GOODBYE, LINDITA
Dunstan Playhouse
National Theatre of Greece and Adelaide Festival present director Mario Banushi’s haunting “Goodbye, Lindita”. Over 70 gripping minutes audiences are treated to a production that is best described as authentic festival fare. Original, confronting, theatrically astute, and entirely unique.
“Goodbye, Lindita” is a poetic farewell, a visual meditation on mourning. A family experiences grief wordlessly, stupefied by their loss, until a series of extreme events seems to suspend the boundaries between their world and that of the departed Lindita. “I feel like mourning has a silent, almost suffocating quality,” director Mario Banushi writes in his program notes. “This is why it is a performance without words.”Trivial house chores are followed by poetic images and rituals originating from Balkan traditions. In the complete absence of dialogue and no defined characters, we witness a journey, an attempt to answer humanity’s oldest question: how can we reconcile ourselves with death? In “Goodbye, Lindita” the end is also a beginning, and the love shared an eternal sanctuary.
“Goodbye, Lindita” sprung to world-wide attention after a presentation in a converted factory in Athens 2023. Conceived and directed by Mario Banushi, the 24-year-old son of Albanian immigrants, the production was part of a five-day showcase organised by the National Theatre of Greece. Michael Billington of The Guardian wrote, “I was witnessing the emergence of an exciting new talent”.
The show begins with relatives tidying up clothes while vacantly watching television. A chest of drawers unfolds to reveal the stretched-out figure of a naked female corpse. The body is ceremonially bathed, adorned in a mask and sumptuous robes, and placed on a flower-festooned funerary platform. Soon, the relatives, predominantly female, silently gather and slowly start to judder, shake and, in one extreme case, take balletic flight through an open window. Mundanity is expressed and then the searing emotions that sit under avoidance explode through relentless, convulsive, and ritualised movement. Director Mario Banushi uses silence and stillness to great effect. It is often confronting. A couple of breath-taking coup-de-theatre moments lean into the spectacular, but these are never gross or overplayed. It’s all a dash of theatrical magic. Everything is poised and we are held lightly as this mysterious event unfolds.

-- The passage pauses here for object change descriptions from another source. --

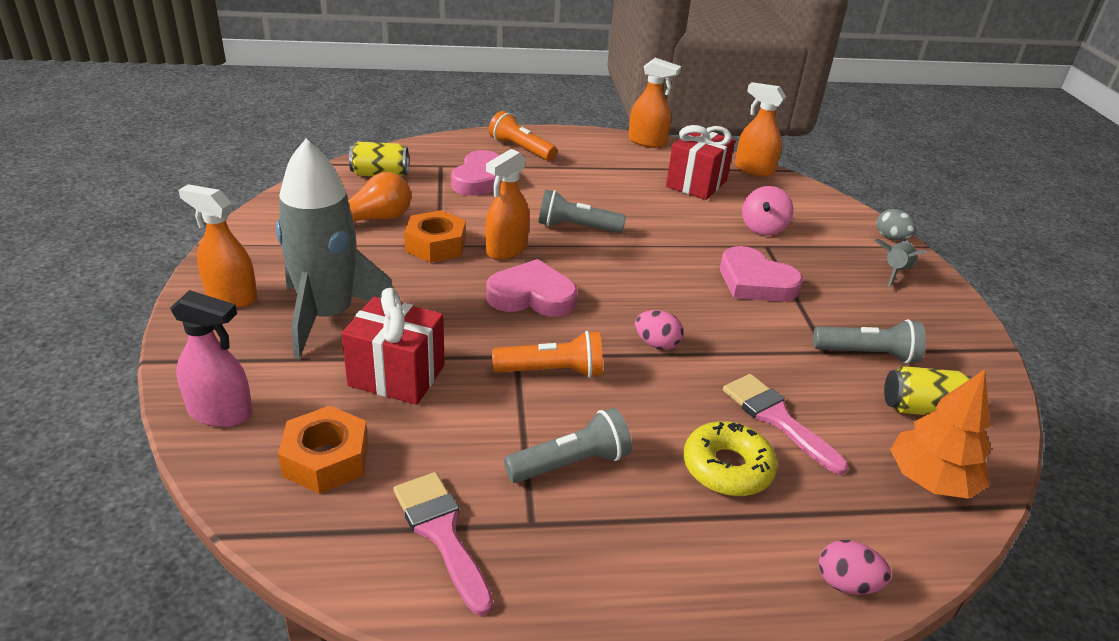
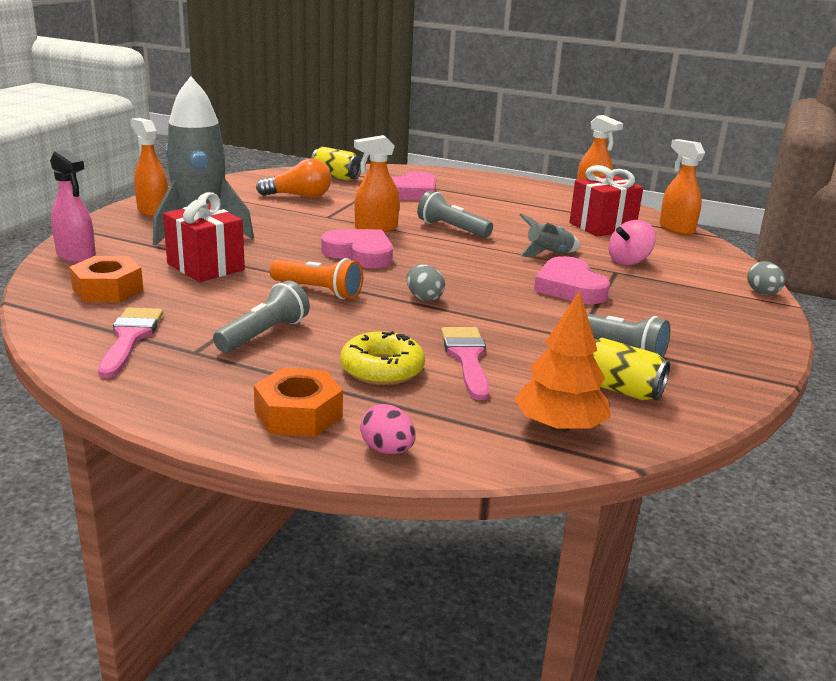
camera: 30 degrees right, 10 degrees down
(436, 245) = (325, 216): orange nut -> orange nut (298, 414)
(520, 149) = (468, 183): orange flashlight -> none
(571, 463) = (264, 334): grey flashlight -> grey flashlight turned 60 degrees counterclockwise
(656, 344) = (424, 298): pink egg -> grey egg
(895, 272) = (730, 312): grey rocket -> grey rocket (548, 254)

The set, designed by Sotiris Melanos, is a single room that stretches across the entire stage. Tasos Palaioroutas’ golden lighting bleeding in yellow from a hallway or through the window, often with the flimsy curtain fluttering is poetic and ethereal. When coupled with Emmanouel Rovithis’ complex, spectral musical composition the mood is elevated but never overwhelming. Sounds from the real world combine with Balkan rhythms to transport us into this strange netherworld. The entire experience of death and grief carries its own rituals. The image of the Black Madonna is central. Banushi took his inspiration from an icon he encountered in a church on the island of Kythira. Inside the empty church he found a lone woman kneeling before the icon in prayer. This image stayed with him. A replica of the icon hangs on the wall in “Goodbye, Lindita”. Later, we see her embodied by a performer. This is beautifully presented though also means that the only Black female performer in the piece is relegated to this otherworldly role. The final image is one of the most striking, an elderly woman crawling towards a welcoming and tender Madonna figure. The final pieta with Black Madonna lingers.
Without a doubt, one of the highlights of 2024.